Only lines with the word "Mill" are needed; collect each of them from the listing below.
***** Source information
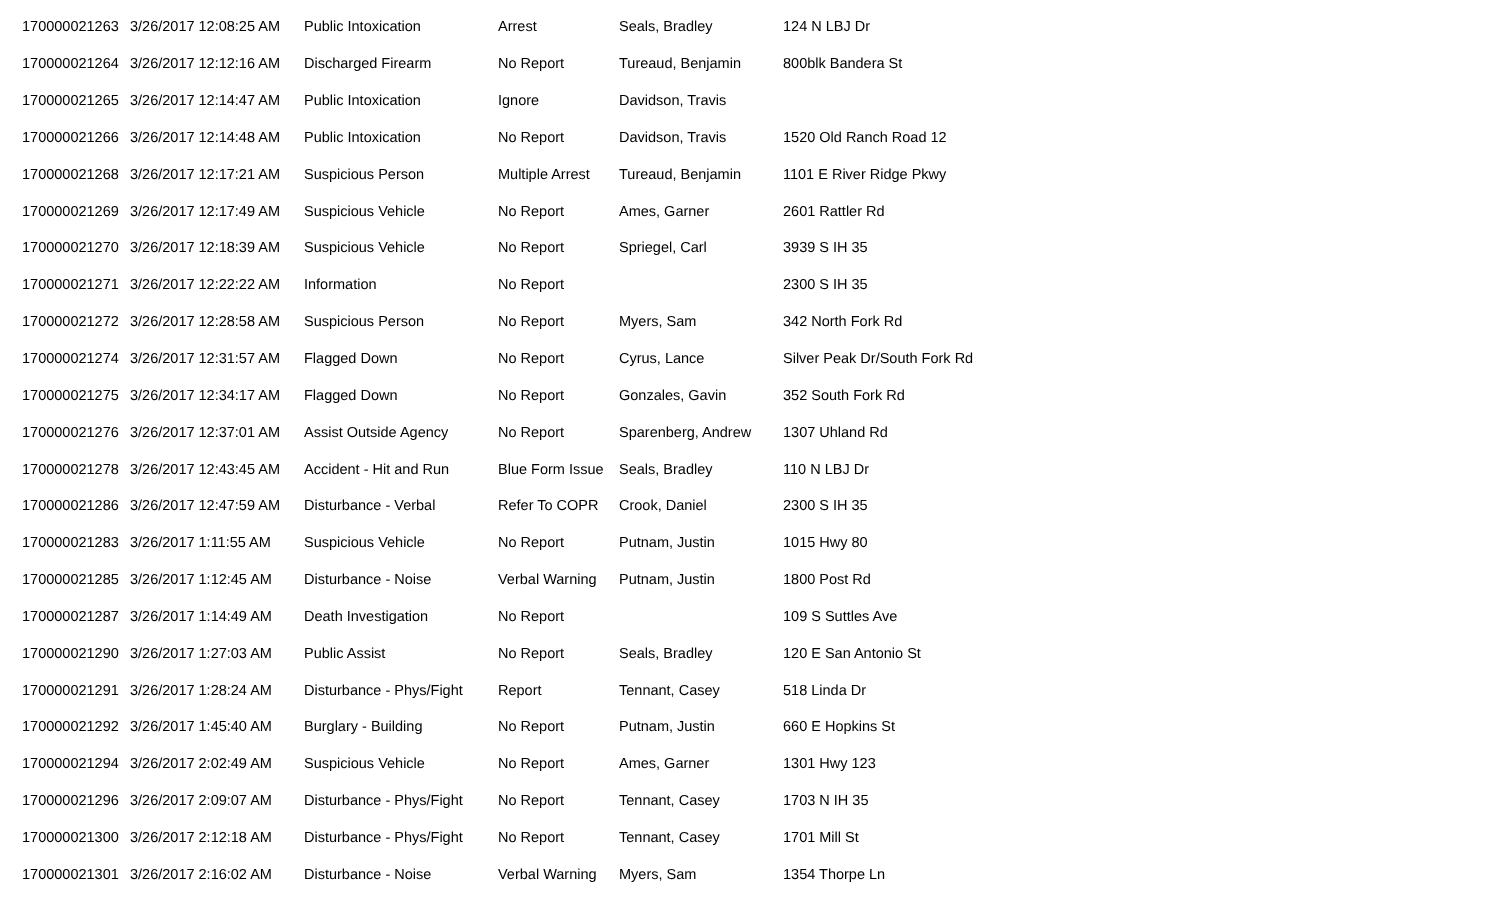| 170000021263 | 3/26/2017 12:08:25 AM | Public Intoxication | Arrest | Seals, Bradley | 124 N LBJ Dr |
| 170000021264 | 3/26/2017 12:12:16 AM | Discharged Firearm | No Report | Tureaud, Benjamin | 800blk Bandera St |
| 170000021265 | 3/26/2017 12:14:47 AM | Public Intoxication | Ignore | Davidson, Travis | |
| 170000021266 | 3/26/2017 12:14:48 AM | Public Intoxication | No Report | Davidson, Travis | 1520 Old Ranch Road 12 |
| 170000021268 | 3/26/2017 12:17:21 AM | Suspicious Person | Multiple Arrest | Tureaud, Benjamin | 1101 E River Ridge Pkwy |
| 170000021269 | 3/26/2017 12:17:49 AM | Suspicious Vehicle | No Report | Ames, Garner | 2601 Rattler Rd |
| 170000021270 | 3/26/2017 12:18:39 AM | Suspicious Vehicle | No Report | Spriegel, Carl | 3939 S IH 35 |
| 170000021271 | 3/26/2017 12:22:22 AM | Information | No Report | | 2300 S IH 35 |
| 170000021272 | 3/26/2017 12:28:58 AM | Suspicious Person | No Report | Myers, Sam | 342 North Fork Rd |
| 170000021274 | 3/26/2017 12:31:57 AM | Flagged Down | No Report | Cyrus, Lance | Silver Peak Dr/South Fork Rd |
| 170000021275 | 3/26/2017 12:34:17 AM | Flagged Down | No Report | Gonzales, Gavin | 352 South Fork Rd |
| 170000021276 | 3/26/2017 12:37:01 AM | Assist Outside Agency | No Report | Sparenberg, Andrew | 1307 Uhland Rd |
| 170000021278 | 3/26/2017 12:43:45 AM | Accident - Hit and Run | Blue Form Issue | Seals, Bradley | 110 N LBJ Dr |
| 170000021286 | 3/26/2017 12:47:59 AM | Disturbance - Verbal | Refer To COPR | Crook, Daniel | 2300 S IH 35 |
| 170000021283 | 3/26/2017 1:11:55 AM | Suspicious Vehicle | No Report | Putnam, Justin | 1015 Hwy 80 |
| 170000021285 | 3/26/2017 1:12:45 AM | Disturbance - Noise | Verbal Warning | Putnam, Justin | 1800 Post Rd |
| 170000021287 | 3/26/2017 1:14:49 AM | Death Investigation | No Report | | 109 S Suttles Ave |
| 170000021290 | 3/26/2017 1:27:03 AM | Public Assist | No Report | Seals, Bradley | 120 E San Antonio St |
| 170000021291 | 3/26/2017 1:28:24 AM | Disturbance - Phys/Fight | Report | Tennant, Casey | 518 Linda Dr |
| 170000021292 | 3/26/2017 1:45:40 AM | Burglary - Building | No Report | Putnam, Justin | 660 E Hopkins St |
| 170000021294 | 3/26/2017 2:02:49 AM | Suspicious Vehicle | No Report | Ames, Garner | 1301 Hwy 123 |
| 170000021296 | 3/26/2017 2:09:07 AM | Disturbance - Phys/Fight | No Report | Tennant, Casey | 1703 N IH 35 |
| 170000021300 | 3/26/2017 2:12:18 AM | Disturbance - Phys/Fight | No Report | Tennant, Casey | 1701 Mill St |
| 170000021301 | 3/26/2017 2:16:02 AM | Disturbance - Noise | Verbal Warning | Myers, Sam | 1354 Thorpe Ln |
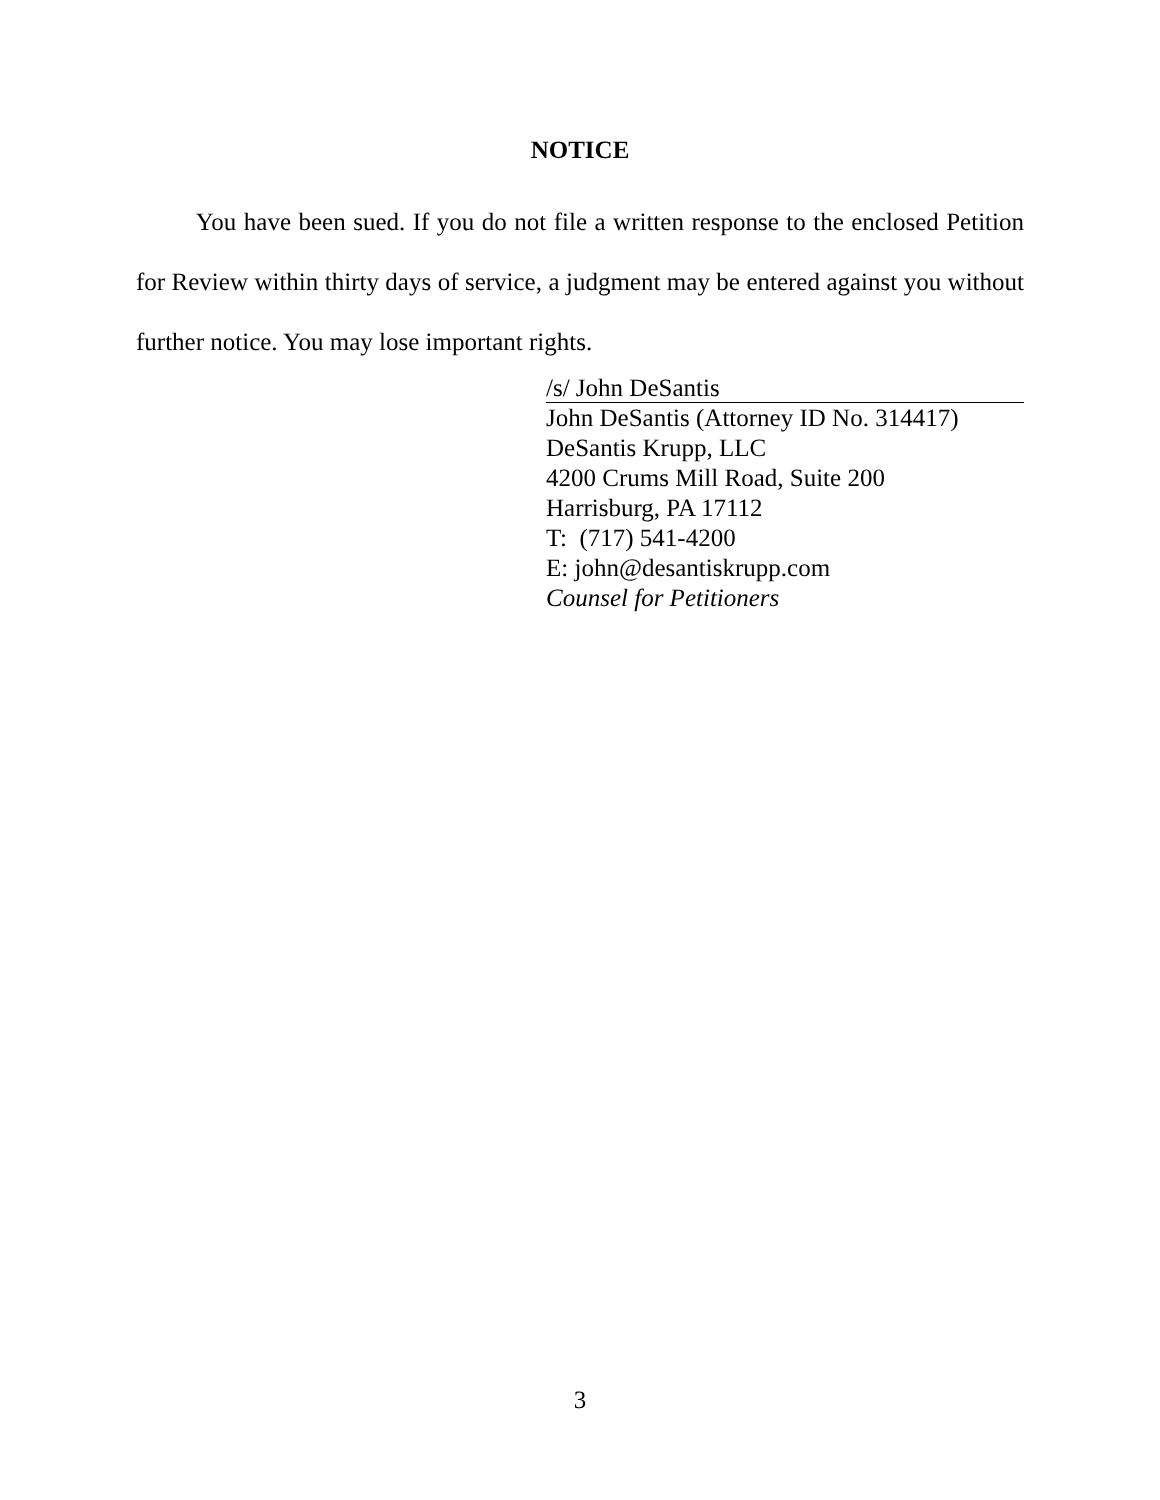NOTICE
You have been sued. If you do not file a written response to the enclosed Petition for Review within thirty days of service, a judgment may be entered against you without further notice. You may lose important rights.
/s/ John DeSantis
John DeSantis (Attorney ID No. 314417)
DeSantis Krupp, LLC
4200 Crums Mill Road, Suite 200
Harrisburg, PA 17112
T: (717) 541-4200
E: john@desantiskrupp.com
Counsel for Petitioners
3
**********
Exercise solution:
| 170000021300 | 3/26/2017 2:12:18 AM | Disturbance - Phys/Fight | No Report | Tennant, Casey | 1701 Mill St |
4200 Crums Mill Road, Suite 200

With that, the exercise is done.